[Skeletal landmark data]
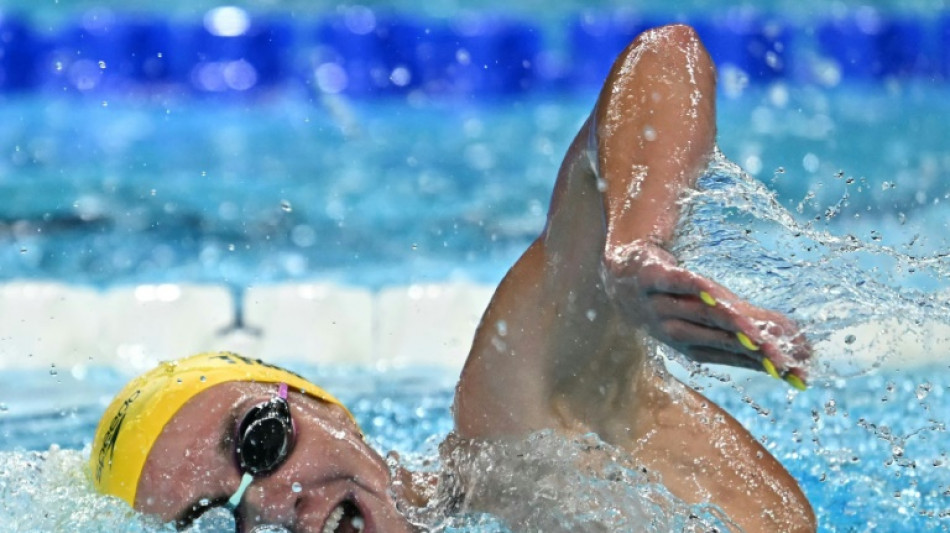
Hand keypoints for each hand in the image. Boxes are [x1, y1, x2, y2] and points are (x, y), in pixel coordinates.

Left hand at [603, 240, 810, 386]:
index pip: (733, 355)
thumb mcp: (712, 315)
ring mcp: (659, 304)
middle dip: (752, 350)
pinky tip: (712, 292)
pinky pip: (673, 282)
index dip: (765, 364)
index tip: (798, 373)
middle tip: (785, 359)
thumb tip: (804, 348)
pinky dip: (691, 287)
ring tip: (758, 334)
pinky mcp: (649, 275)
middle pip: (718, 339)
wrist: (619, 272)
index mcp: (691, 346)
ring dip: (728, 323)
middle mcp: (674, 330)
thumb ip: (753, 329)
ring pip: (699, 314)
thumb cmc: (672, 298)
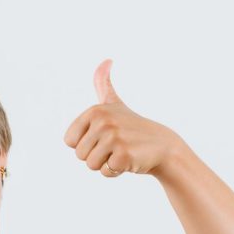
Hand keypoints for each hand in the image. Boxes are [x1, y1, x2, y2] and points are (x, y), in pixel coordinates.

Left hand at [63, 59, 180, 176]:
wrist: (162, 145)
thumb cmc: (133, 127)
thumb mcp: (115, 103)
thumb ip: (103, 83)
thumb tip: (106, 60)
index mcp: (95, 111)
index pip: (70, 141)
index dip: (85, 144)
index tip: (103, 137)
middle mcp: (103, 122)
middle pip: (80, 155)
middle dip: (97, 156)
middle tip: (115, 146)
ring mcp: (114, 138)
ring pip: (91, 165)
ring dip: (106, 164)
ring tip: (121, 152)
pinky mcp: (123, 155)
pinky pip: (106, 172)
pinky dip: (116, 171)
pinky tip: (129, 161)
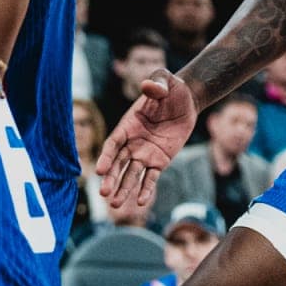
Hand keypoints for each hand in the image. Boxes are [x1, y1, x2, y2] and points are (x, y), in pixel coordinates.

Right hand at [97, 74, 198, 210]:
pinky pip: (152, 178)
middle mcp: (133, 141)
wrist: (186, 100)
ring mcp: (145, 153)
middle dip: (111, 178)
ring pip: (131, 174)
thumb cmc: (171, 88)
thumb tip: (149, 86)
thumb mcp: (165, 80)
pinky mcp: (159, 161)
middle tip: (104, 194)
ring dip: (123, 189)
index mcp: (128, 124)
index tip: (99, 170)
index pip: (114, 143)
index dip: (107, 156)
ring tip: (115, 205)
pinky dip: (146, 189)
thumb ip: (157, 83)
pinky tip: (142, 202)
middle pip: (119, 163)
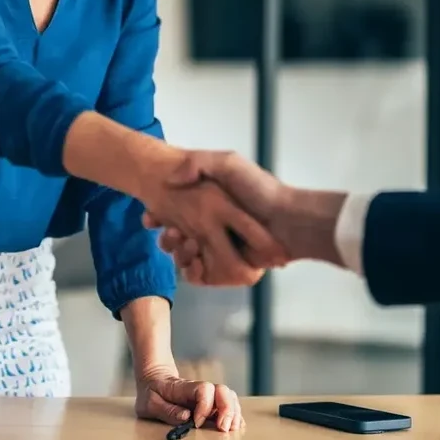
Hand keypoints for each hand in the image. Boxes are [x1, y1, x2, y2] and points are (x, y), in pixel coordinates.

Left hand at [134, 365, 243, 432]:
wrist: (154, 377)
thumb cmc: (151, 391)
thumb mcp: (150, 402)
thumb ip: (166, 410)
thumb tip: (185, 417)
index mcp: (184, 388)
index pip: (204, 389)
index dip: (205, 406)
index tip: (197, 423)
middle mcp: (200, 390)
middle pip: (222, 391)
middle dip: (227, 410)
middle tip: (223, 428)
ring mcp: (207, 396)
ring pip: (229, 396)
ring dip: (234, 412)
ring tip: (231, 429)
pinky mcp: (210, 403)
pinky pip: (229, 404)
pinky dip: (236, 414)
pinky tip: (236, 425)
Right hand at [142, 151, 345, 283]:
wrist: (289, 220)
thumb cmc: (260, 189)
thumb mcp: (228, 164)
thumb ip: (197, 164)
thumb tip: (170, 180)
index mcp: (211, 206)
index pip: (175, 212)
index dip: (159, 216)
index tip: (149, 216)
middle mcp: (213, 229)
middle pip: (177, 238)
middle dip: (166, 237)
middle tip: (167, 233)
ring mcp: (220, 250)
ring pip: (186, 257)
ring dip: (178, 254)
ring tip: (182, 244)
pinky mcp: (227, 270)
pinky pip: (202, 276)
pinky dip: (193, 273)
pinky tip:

[EXERCISE DIRECTIONS] Find the line with "ring mcp: (145, 153)" in the entries above. Retype it and each line after it, exactly, through the line with "pinky dip: (146, 189)", and stop there.

[TASK OUTPUT]
ring mcp: (145, 153)
middle dip: (111, 178)
ring pip: (131, 174)
thumb cmc: (171, 88)
thumb tip: (149, 86)
thumb mcp: (165, 80)
pinky mcp: (159, 161)
middle tip: (104, 194)
ring dip: (123, 189)
index mcp: (128, 124)
index tip: (99, 170)
index pip: (114, 143)
index dip: (107, 156)
ring tip: (115, 205)
pinky dip: (146, 189)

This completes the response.